After being expelled from the prestigious Sarah Lawrence College in Manhattan, New York, in 2006 for allegedly punching a woman in the face, Schulman has now been accused of sexually harassing a participant on his reality show in 2015.
In two blistering Youtube videos, Ayissha Morgan, who identifies as lesbian, talked of her experience with “Jack” – a moniker for a well-known member of the Catfish team – who she says repeatedly made her feel uncomfortable during breaks in filming.
“He just kept asking me, ‘Are you a lesbian or are you bisexual?’ I was like, ‘I’m a lesbian for the 50th f—king time’,” Morgan said in the video, which has been watched by more than 500,000 people.
From there, she says, the situation escalated.
“[Jack said] I don’t think you’re a lesbian… I don’t think you met the right guy yet,” and, Morgan alleges, proceeded to ask if she found him attractive.
Later, Morgan says the man came into her hotel room and asked her to “cuddle”.
The Catfish contestant also alleged another crew member – given the pseudonym Carol – assaulted her, explaining that after a night drinking together, she woke to find “she was on top of me.”
In a statement to PEOPLE, Schulman denied the allegations.
“The behaviour described in this video did not happen and I’m fortunate that there are a number of former colleagues who were present during this time period who are willing to speak up with the truth,” Schulman said.
“I have always been transparent about my life and would always take responsibility for my actions — but these claims are false.”
Morgan’s allegations come more than a decade after Schulman was booted from his college for physically assaulting another student.
Speaking to Vulture in 2014, the anonymous woman recounted her experience with the father-of-one: “I tapped his shoulder and he turned and hit me out of nowhere, I went down and he held me in a head lock and repeatedly punched me while I tried to get free.
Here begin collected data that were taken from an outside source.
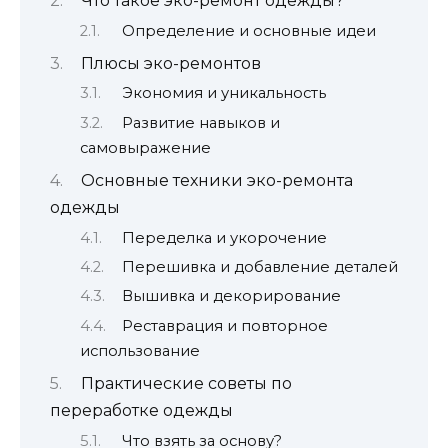
Что такое эко-ремонт одежды?
Определение и основные идеи
Плюсы эко-ремонтов
Экономия и уникальность
Развитие навыков и
самовыражение
Основные техники эко-ремонта
одежды
Переделка и укорочение
Перешивка и добавление деталей
Вышивка и декорирование
Реставрация и повторное
использование
Практические советы по
переработке одежды
Что взять за основу?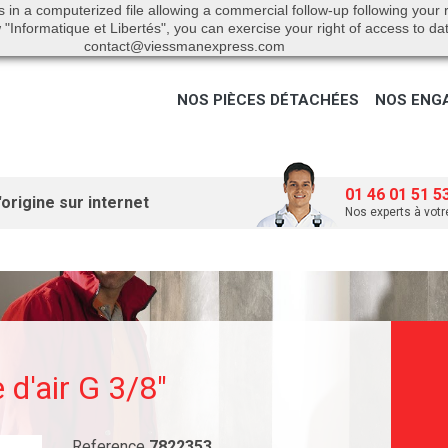
s in a computerized file allowing a commercial follow-up following your
"Informatique et Libertés", you can exercise your right of access to da
contact@viessmanexpress.com
NOS PIÈCES DÉTACHÉES
NOS ENG
01 46 01 51 5
origine sur internet
Nos experts à votr
 d'air G 3/8"
Reference
7822353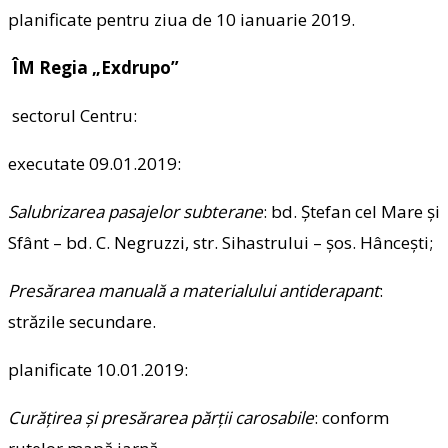
planificate pentru ziua de 10 ianuarie 2019.
ÎM Regia „Exdrupo”
sectorul Centru:
executate 09.01.2019:
Salubrizarea pasajelor subterane
: bd. Ştefan cel Mare şi
Sfânt – bd. C. Negruzzi, str. Sihastrului – şos. Hânceşti;
Presărarea manuală a materialului antiderapant
:
străzile secundare.
planificate 10.01.2019:
Curăţirea şi presărarea părţii carosabile
: conform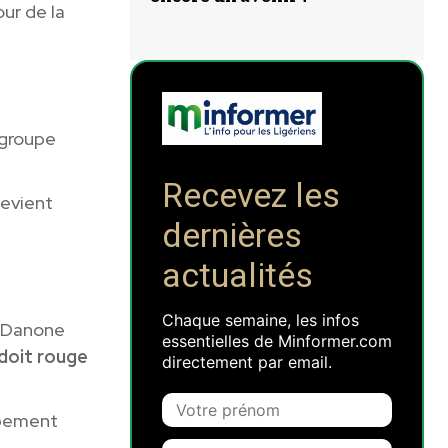
ur de la
e groupe
Recevez les
devient
dernières
actualités
Chaque semaine, les infos
, Danone
essentielles de Minformer.com
doit rouge
directement par email.
ppement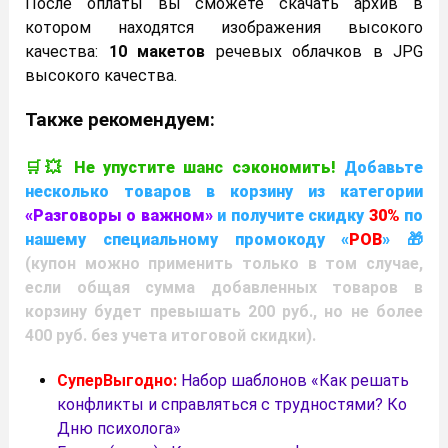
После оплаты вы сможете скачать архив в
котором находятся изображения высокого
качества:
10 макетов
речевых облачков в JPG
высокого качества.
Также рекомендуем:
🛒💥 Не упустите шанс сэкономить!
Добавьте
несколько товаров в корзину из категории
«
Разговоры о важном
»
и получите скидку
30%
по
нашему специальному промокоду «
РОВ
» 🎁
(купон можно применить только в том случае,
если общая сумма добавленных товаров в
корзину будет превышать 200 руб., но не более
400 руб. без учета итоговой скидки).
СуперВыгодно:
Набор шаблонов «Как решать
конфликты и справляться с трудностями? Ко
Дню психолога»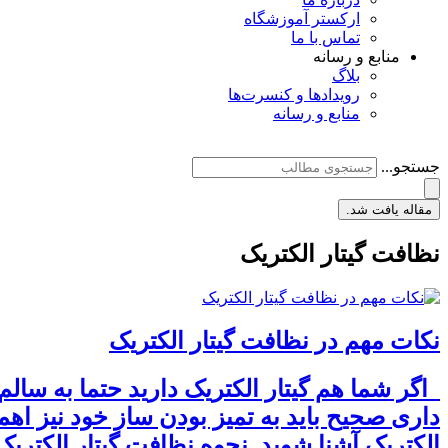
ارکستر آموزشگاه
تماس با ما
منابع و رسانه
بلاگ
رویدادها و کنسرت‌ها
منابع و رسانه
جستجو...
مقاله یافت شد.
نظافت گیتار الکتریک
نکات مهم در نظافت گیتار الکتریک
اگر شما هم گیتار الکتریک دارید حتما به سالم
داری صحیح باید به تمیز بودن ساز خود نیز اه
الکتریک آشنا شوید. نحوه نظافت گیتار الکتری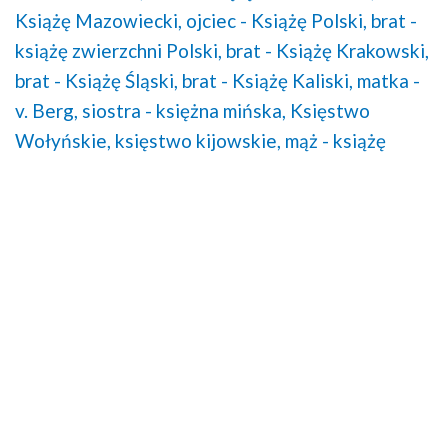
Książę Mazowiecki,
ojciec - Książę Polski,
brat -
książę zwierzchni Polski,
brat - Książę Krakowski,
brat - Książę Śląski,
brat - Książę Kaliski,
matka -
v. Berg,
siostra - księżna mińska,
Księstwo
Wołyńskie,
księstwo kijowskie,
mąż - książę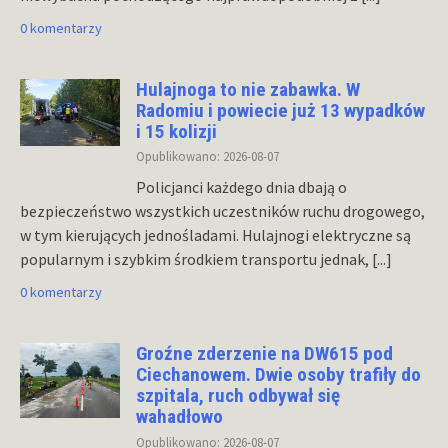
0 komentarzy
Hulajnoga to nie zabawka. W
Radomiu i powiecie już 13 wypadków
i 15 kolizji
Opublikowano: 2026-08-07
Policjanci każdego dnia dbają o
bezpieczeństwo wszystkich uczestników ruchu drogowego,
w tym kierujących jednośladami. Hulajnogi elektryczne są
popularnym i szybkim środkiem transportu jednak,
[...]
0 komentarzy
Groźne zderzenie na DW615 pod
Ciechanowem. Dwie osoby trafiły do
szpitala, ruch odbywał się
wahadłowo
Opublikowano: 2026-08-07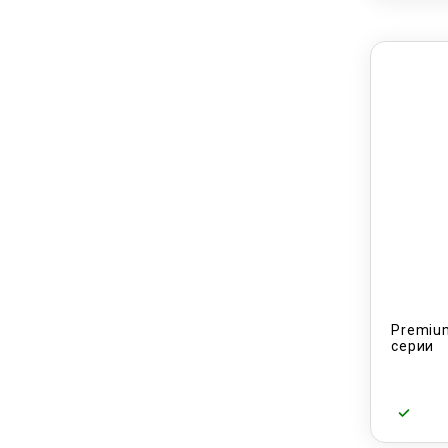
Premium
серии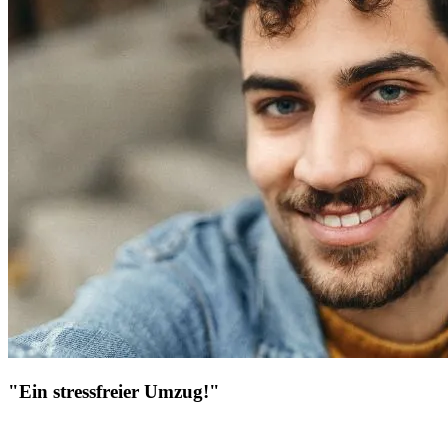
"Ein stressfreier Umzug!"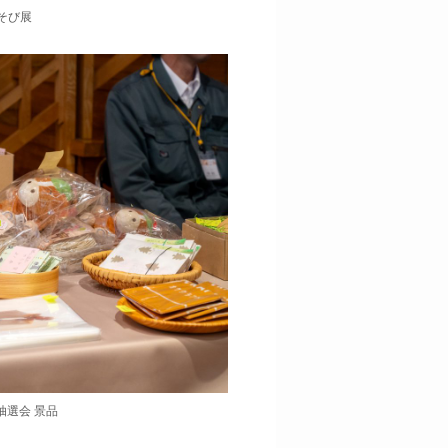
そび展
抽選会 景品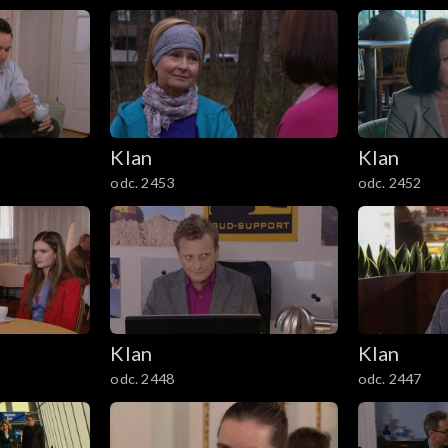
Klan
Klan
odc. 2453
odc. 2452
Klan
Klan
odc. 2448
odc. 2447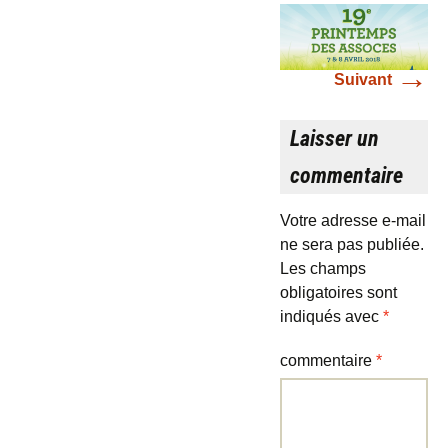
→
Suivant
Laisser un
commentaire
Votre adresse e-mail
ne sera pas publiée.
Les champs
obligatoires sont
indiqués avec
*
commentaire
*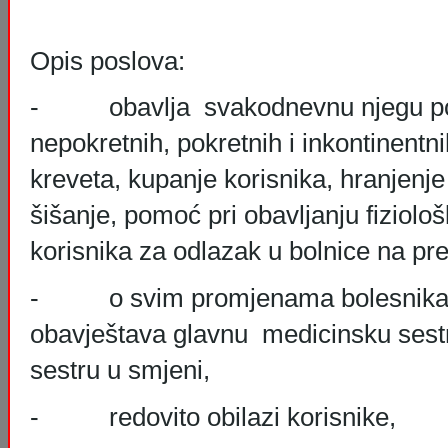
Opis poslova:
- obavlja svakodnevnu njegu pol
nepokretnih, pokretnih i inkontinentni
kreveta, kupanje korisnika, hranjenje 
šišanje, pomoć pri obavljanju fiziolo
korisnika za odlazak u bolnice na preg
- o svim promjenama bolesnika -
obavještava glavnu medicinsku sestr
sestru u smjeni,
- redovito obilazi korisnike,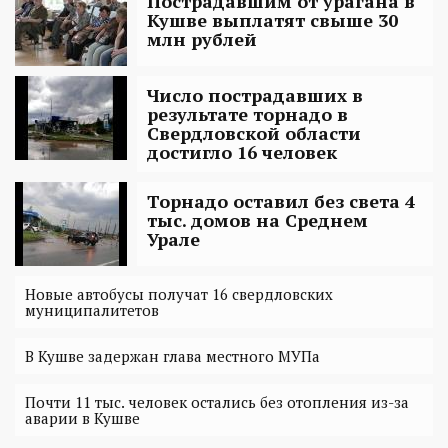
Пострадавшим от урагана в
Кушве выплатят свыше 30
млн рублей
Число пострадавших в
результате торнадо в
Свердловской области
достигло 16 человек
Торнадо оставил без света 4
тыс. домов на Среднем
Урале
Новые автобусы получат 16 свердловских
муниципалитетов
В Кушве задержан глава местного МУПа
Почти 11 тыс. человек остались без отопления из-за
аварии в Кушве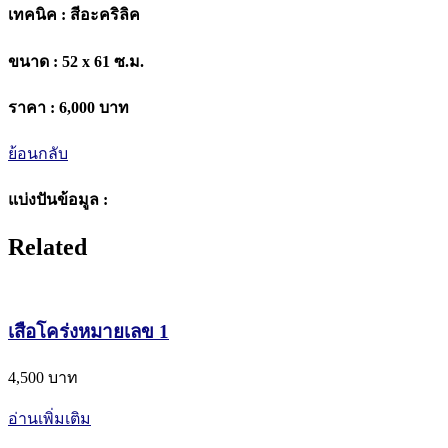
เทคนิค :
สีอะคริลิค
ขนาด :
52 x 61 ซ.ม.
ราคา :
6,000 บาท
ย้อนกลับ
แบ่งปันข้อมูล :
Related
เสือโคร่งหมายเลข 1
4,500 บาท
อ่านเพิ่มเติม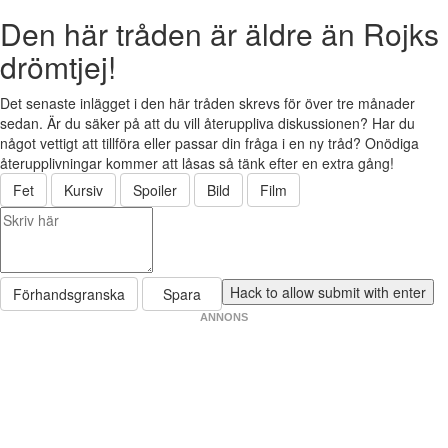
Den här tråden är äldre än Rojks
drömtjej!
Det senaste inlägget i den här tråden skrevs för över tre månader
sedan. Är du säker på att du vill återuppliva diskussionen? Har du
något vettigt att tillföra eller passar din fråga i en ny tråd? Onödiga
återupplivningar kommer att låsas så tänk efter en extra gång!
Fet
Kursiv
Spoiler
Bild
Film
Förhandsgranska
Spara
ANNONS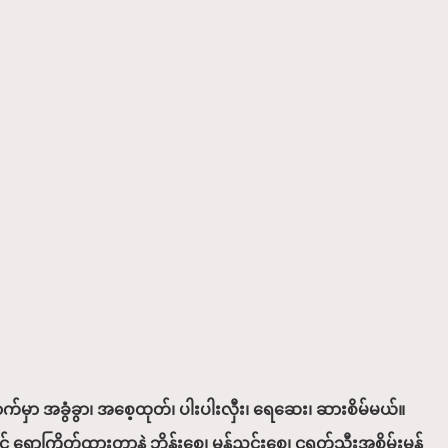
်မှာ အခွံခွာ၊ အစေ့ထုတ်၊ ပါးပါးလှီး၊ ရေဆေး၊ ဆားစိမ်မယ်။
 ရောကြိတ်ထားတာနဲ့ ဘိန်းစေ့၊ မုန်ညင်းစေ့၊ ငရုတ်သီးအစိမ်းမှုန့်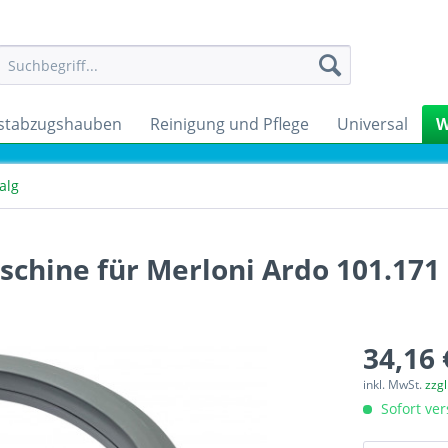
stabzugshauben
Reinigung und Pflege
Universal
W
alg
hine für Merloni Ardo 101.171
34,16 
inkl. MwSt.
zzg
Sofort ver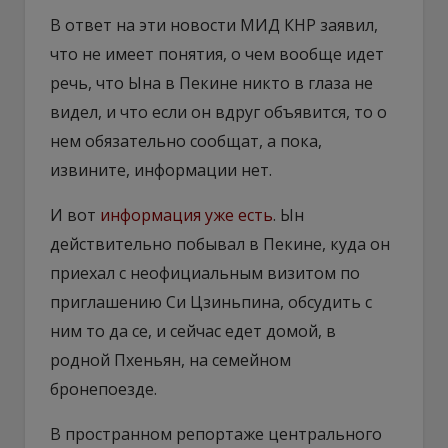
В ответ на эти новости МИД КНР заявил,
что не имеет понятия, о чем вообще идет
речь, что Ына в Пекине никто в глаза не
видел, и что если он вдруг объявится, то о
нем обязательно сообщат, а пока,
извините, информации нет.
И вот
информация уже есть
. Ын
действительно побывал в Пекине, куда он
приехал с неофициальным визитом по
приглашению Си Цзиньпина, обсудить с
ним то да се, и сейчас едет домой, в
родной Пхеньян, на семейном
бронепоезде.
В пространном репортаже центрального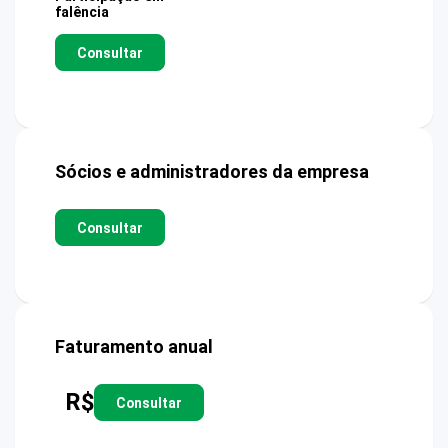
falência
Consultar
Sócios e administradores da empresa
Consultar
Faturamento anual
R$
Consultar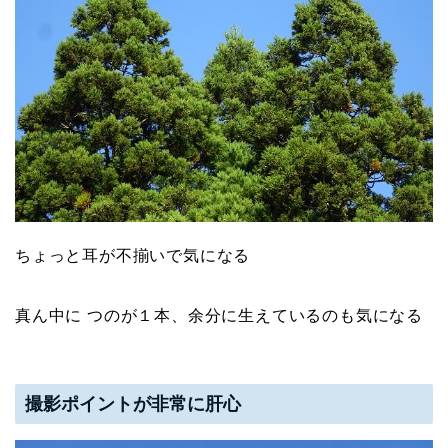
ちょっと耳が不揃いで気になる
真ん中に つのが１本、余分に生えているのも気になる
撮影ポイントが非常に肝心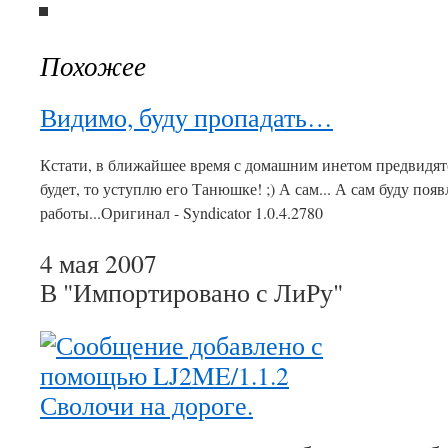
Похожее
Видимо, буду пропадать…
Кстати, в ближайшее время с домашним инетом предвидятся
будет, то уступлю его Танюшке! ;) А сам... А сам буду поя
работы...Оригинал - Syndicator 1.0.4.2780
4 мая 2007
В "Импортировано с ЛиРу"
Сволочи на дороге.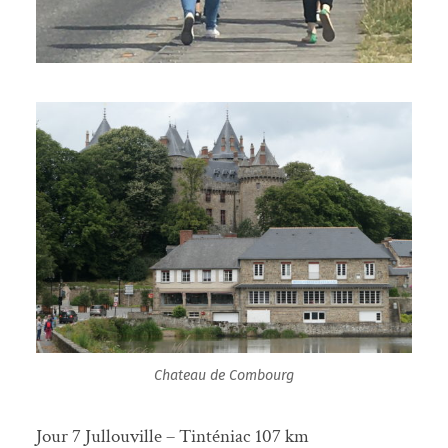
Chateau de Combourg
Jour 7 Jullouville – Tinténiac 107 km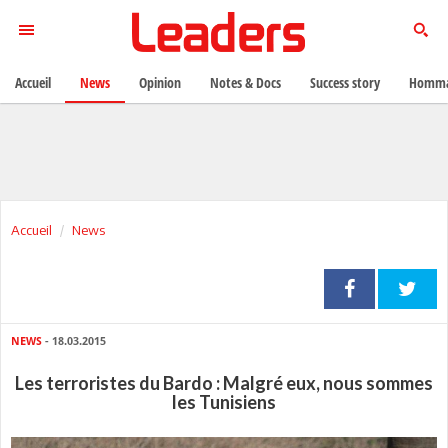
Accueil
News
Opinion
Notes & Docs
Success story
Homma
Accueil
News
NEWS
- 18.03.2015
Les terroristes du Bardo : Malgré eux, nous sommes
les Tunisiens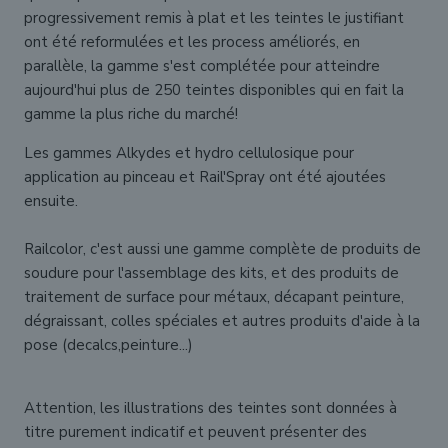
progressivement remis à plat et les teintes le justifiant
ont été reformulées et les process améliorés, en
parallèle, la gamme s'est complétée pour atteindre
aujourd'hui plus de 250 teintes disponibles qui en fait la
gamme la plus riche du marché!
Les gammes Alkydes et hydro cellulosique pour
application au pinceau et Rail'Spray ont été ajoutées
ensuite.
Railcolor, c'est aussi une gamme complète de produits de
soudure pour l'assemblage des kits, et des produits de
traitement de surface pour métaux, décapant peinture,
dégraissant, colles spéciales et autres produits d'aide à la
pose (decalcs,peinture...)
Attention, les illustrations des teintes sont données à
titre purement indicatif et peuvent présenter des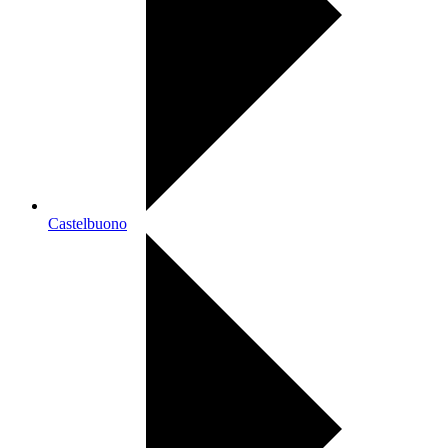
Castelbuono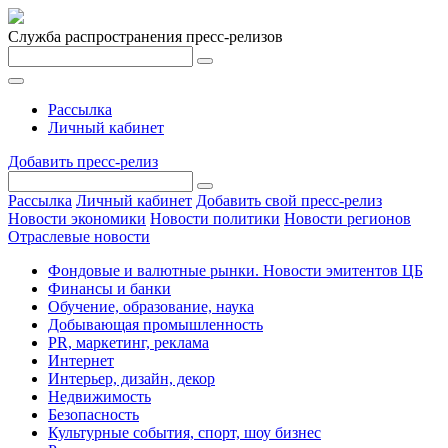
Служба распространения пресс-релизов
Рассылка
Личный кабинет
Добавить пресс-релиз
Рассылка
Личный кабинет
Добавить свой пресс-релиз
Новости экономики
Новости политики
Новости регионов
Отраслевые новости
Фондовые и валютные рынки. Новости эмитентов ЦБ
Финансы и банки
Обучение, образование, наука
Добывающая промышленность
PR, маркетинг, реклама
Интернет
Интерьер, дизайн, декор
Недвижимость
Безопасность
Культурные события, спорт, шоу бизнес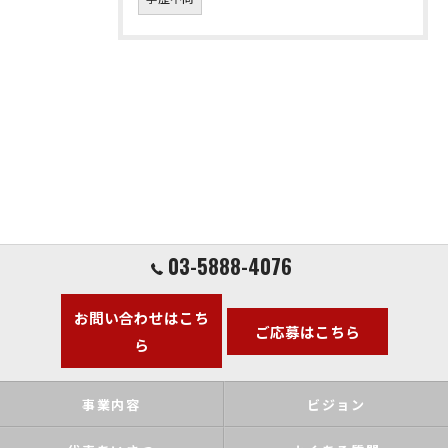
03-5888-4076
お問い合わせはこち
ご応募はこちら
ら
事業内容
ビジョン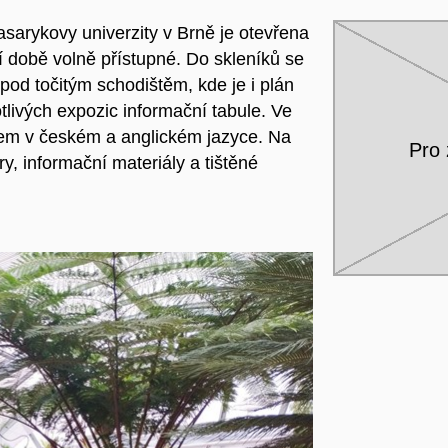
sarykovy univerzity v Brně je otevřena
í době volně přístupné. Do skleníků se
od točitým schodištěm, kde je i plán
tlivých expozic informační tabule. Ve
adem v českém a anglickém jazyce. Na
Pro 
y, informační materiály a tištěné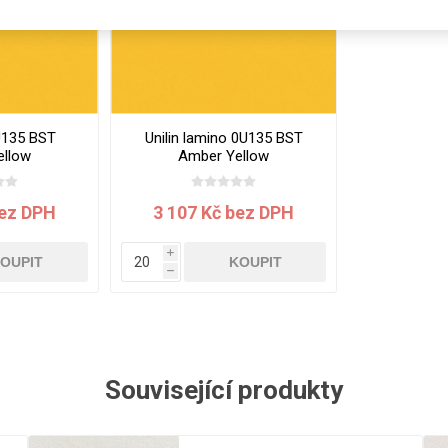
Rezign by
Planq
Valchromat
Dekodur
Arpa Fenix
U135 BST
Unilin lamino 0U135 BST
Viroc
ellow
Amber Yellow
x0.7 mm
2800x2070x18 mm
Pollmeier
BauBuche
bez DPH
3 107 Kč bez DPH
Oberflex
i
Thermax
OUPIT
KOUPIT
h
Unilin
Související produkty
“The impact broke my glasses and the rest of the night was a blur. I got off the floor, talked to police, then went home to sleep. When I woke up the next day, my face was bruised, I was hurt, and a friend urged me to go to the hospital, which I did.”
It was an incident that Schulman addressed in his 2014 book, In Real Life: Love, Lies & Identity in the Digital Age, where he wrote:
While I was photographing, an individual who didn’t like that I was taking pictures attempted to tackle me and smash my camera on the ground. Since the camera was attached to a strap around my neck, I found myself in a very unpleasant situation, much like a dog with a choke collar. In an effort to free myself, I punched the person and ran off; when I returned minutes later, I discovered that the short, stocky, crew-cut-styled individual that I’d fought with was a woman—a fact I hadn’t been aware of in the heat of the moment. The next thing I knew, I’d been arrested.
The woman involved rejected the claims that she ‘tackled’ the now-TV star, telling the publication: “I attended the dance he mentions and saw that he was taking pictures of queer couples dancing and kissing without their permission. I talked to the Student Affairs liaison at the event, who I knew from my work study job, but nothing was done about it.
“I confronted him, and asked him to stop taking pictures. I didn’t tackle him and I certainly didn’t choke him with his camera strap.”
Late last week, MTV announced that production of its flagship show has been halted, while an investigation into the Youtuber’s allegations takes place.
“We take these allegations very seriously,” a spokesperson told PEOPLE.
“We’re working with Critical Content, our third-party production company, to conduct a thorough investigation and we’ve put a pause on shooting until the investigation is completed.”